**EXERCISE AIM**. Could you write out the records below exactly, without omitting a line?

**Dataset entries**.
· · ·

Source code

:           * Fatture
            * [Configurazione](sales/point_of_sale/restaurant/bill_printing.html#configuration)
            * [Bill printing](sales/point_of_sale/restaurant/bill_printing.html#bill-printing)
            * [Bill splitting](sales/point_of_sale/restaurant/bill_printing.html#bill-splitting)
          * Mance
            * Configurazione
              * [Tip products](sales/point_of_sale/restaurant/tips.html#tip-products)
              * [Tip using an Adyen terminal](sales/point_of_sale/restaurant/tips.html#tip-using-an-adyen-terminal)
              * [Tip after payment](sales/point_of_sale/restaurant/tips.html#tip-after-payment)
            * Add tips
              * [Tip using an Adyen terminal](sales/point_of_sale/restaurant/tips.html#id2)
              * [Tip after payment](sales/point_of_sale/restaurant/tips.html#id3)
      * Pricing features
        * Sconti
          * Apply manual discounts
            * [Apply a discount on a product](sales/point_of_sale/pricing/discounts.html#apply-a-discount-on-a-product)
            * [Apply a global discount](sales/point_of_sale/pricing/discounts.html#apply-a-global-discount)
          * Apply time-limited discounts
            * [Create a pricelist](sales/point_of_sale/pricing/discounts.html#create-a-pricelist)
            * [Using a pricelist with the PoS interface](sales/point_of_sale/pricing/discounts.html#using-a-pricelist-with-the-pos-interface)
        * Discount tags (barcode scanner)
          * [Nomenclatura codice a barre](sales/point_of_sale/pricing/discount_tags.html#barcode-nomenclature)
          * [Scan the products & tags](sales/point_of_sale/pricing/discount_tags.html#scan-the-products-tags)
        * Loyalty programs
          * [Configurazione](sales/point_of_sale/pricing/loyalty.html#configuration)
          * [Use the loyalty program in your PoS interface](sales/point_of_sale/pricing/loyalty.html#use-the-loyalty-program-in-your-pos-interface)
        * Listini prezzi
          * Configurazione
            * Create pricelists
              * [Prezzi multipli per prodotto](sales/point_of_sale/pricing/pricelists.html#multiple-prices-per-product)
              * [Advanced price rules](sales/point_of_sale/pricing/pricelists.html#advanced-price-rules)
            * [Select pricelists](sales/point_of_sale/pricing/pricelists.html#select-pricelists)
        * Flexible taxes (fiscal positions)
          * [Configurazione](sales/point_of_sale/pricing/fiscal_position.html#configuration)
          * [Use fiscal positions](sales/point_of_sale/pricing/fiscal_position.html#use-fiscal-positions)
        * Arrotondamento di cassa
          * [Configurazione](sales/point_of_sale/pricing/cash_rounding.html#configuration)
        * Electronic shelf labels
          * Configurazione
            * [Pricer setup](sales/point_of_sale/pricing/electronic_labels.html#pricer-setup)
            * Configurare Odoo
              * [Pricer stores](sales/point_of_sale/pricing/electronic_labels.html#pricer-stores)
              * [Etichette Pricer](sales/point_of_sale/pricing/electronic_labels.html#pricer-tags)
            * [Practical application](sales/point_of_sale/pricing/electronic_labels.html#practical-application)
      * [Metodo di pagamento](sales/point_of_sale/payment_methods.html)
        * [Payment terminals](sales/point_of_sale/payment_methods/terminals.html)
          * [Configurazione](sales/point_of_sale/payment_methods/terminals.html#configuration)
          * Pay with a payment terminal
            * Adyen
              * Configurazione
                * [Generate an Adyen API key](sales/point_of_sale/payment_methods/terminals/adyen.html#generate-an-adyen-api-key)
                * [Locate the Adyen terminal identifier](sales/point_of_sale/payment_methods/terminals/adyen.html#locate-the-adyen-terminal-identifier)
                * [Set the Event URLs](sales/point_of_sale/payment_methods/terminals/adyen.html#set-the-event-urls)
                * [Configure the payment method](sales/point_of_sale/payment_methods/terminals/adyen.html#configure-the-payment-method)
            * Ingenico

· · ·

**TASK ANSWER**.
Source code

:           * Fatture
            * [Configurazione](sales/point_of_sale/restaurant/bill_printing.html#configuration)
            * [Bill printing](sales/point_of_sale/restaurant/bill_printing.html#bill-printing)
            * [Bill splitting](sales/point_of_sale/restaurant/bill_printing.html#bill-splitting)
          * Mance
            * Configurazione
              * [Tip products](sales/point_of_sale/restaurant/tips.html#tip-products)
              * [Tip using an Adyen terminal](sales/point_of_sale/restaurant/tips.html#tip-using-an-adyen-terminal)
              * [Tip after payment](sales/point_of_sale/restaurant/tips.html#tip-after-payment)
            * Add tips
              * [Tip using an Adyen terminal](sales/point_of_sale/restaurant/tips.html#id2)
              * [Tip after payment](sales/point_of_sale/restaurant/tips.html#id3)
      * Pricing features
        * Sconti
          * Apply manual discounts
            * [Apply a discount on a product](sales/point_of_sale/pricing/discounts.html#apply-a-discount-on-a-product)
            * [Apply a global discount](sales/point_of_sale/pricing/discounts.html#apply-a-global-discount)
          * Apply time-limited discounts
            * [Create a pricelist](sales/point_of_sale/pricing/discounts.html#create-a-pricelist)
            * [Using a pricelist with the PoS interface](sales/point_of_sale/pricing/discounts.html#using-a-pricelist-with-the-pos-interface)
        * Discount tags (barcode scanner)
          * [Nomenclatura codice a barre](sales/point_of_sale/pricing/discount_tags.html#barcode-nomenclature)
          * [Scan the products & tags](sales/point_of_sale/pricing/discount_tags.html#scan-the-products-tags)
        * Loyalty programs
          * [Configurazione](sales/point_of_sale/pricing/loyalty.html#configuration)
          * [Use the loyalty program in your PoS interface](sales/point_of_sale/pricing/loyalty.html#use-the-loyalty-program-in-your-pos-interface)
        * Listini prezzi
          * Configurazione
            * Create pricelists
              * [Prezzi multipli per prodotto](sales/point_of_sale/pricing/pricelists.html#multiple-prices-per-product)
              * [Advanced price rules](sales/point_of_sale/pricing/pricelists.html#advanced-price-rules)
            * [Select pricelists](sales/point_of_sale/pricing/pricelists.html#select-pricelists)
        * Flexible taxes (fiscal positions)
          * [Configurazione](sales/point_of_sale/pricing/fiscal_position.html#configuration)
          * [Use fiscal positions](sales/point_of_sale/pricing/fiscal_position.html#use-fiscal-positions)
        * Arrotondamento di cassa
          * [Configurazione](sales/point_of_sale/pricing/cash_rounding.html#configuration)
        * Electronic shelf labels
          * Configurazione
            * [Pricer setup](sales/point_of_sale/pricing/electronic_labels.html#pricer-setup)
            * Configurare Odoo
              * [Pricer stores](sales/point_of_sale/pricing/electronic_labels.html#pricer-stores)
              * [Etichette Pricer](sales/point_of_sale/pricing/electronic_labels.html#pricer-tags)
            * [Practical application](sales/point_of_sale/pricing/electronic_labels.html#practical-application)
      * [Metodo di pagamento](sales/point_of_sale/payment_methods.html)
        * [Payment terminals](sales/point_of_sale/payment_methods/terminals.html)
          * [Configurazione](sales/point_of_sale/payment_methods/terminals.html#configuration)
          * Pay with a payment terminal
            * Adyen
              * Configurazione
                * [Generate an Adyen API key](sales/point_of_sale/payment_methods/terminals/adyen.html#generate-an-adyen-api-key)
                * [Locate the Adyen terminal identifier](sales/point_of_sale/payment_methods/terminals/adyen.html#locate-the-adyen-terminal-identifier)
                * [Set the Event URLs](sales/point_of_sale/payment_methods/terminals/adyen.html#set-the-event-urls)
                * [Configure the payment method](sales/point_of_sale/payment_methods/terminals/adyen.html#configure-the-payment-method)
            * Ingenico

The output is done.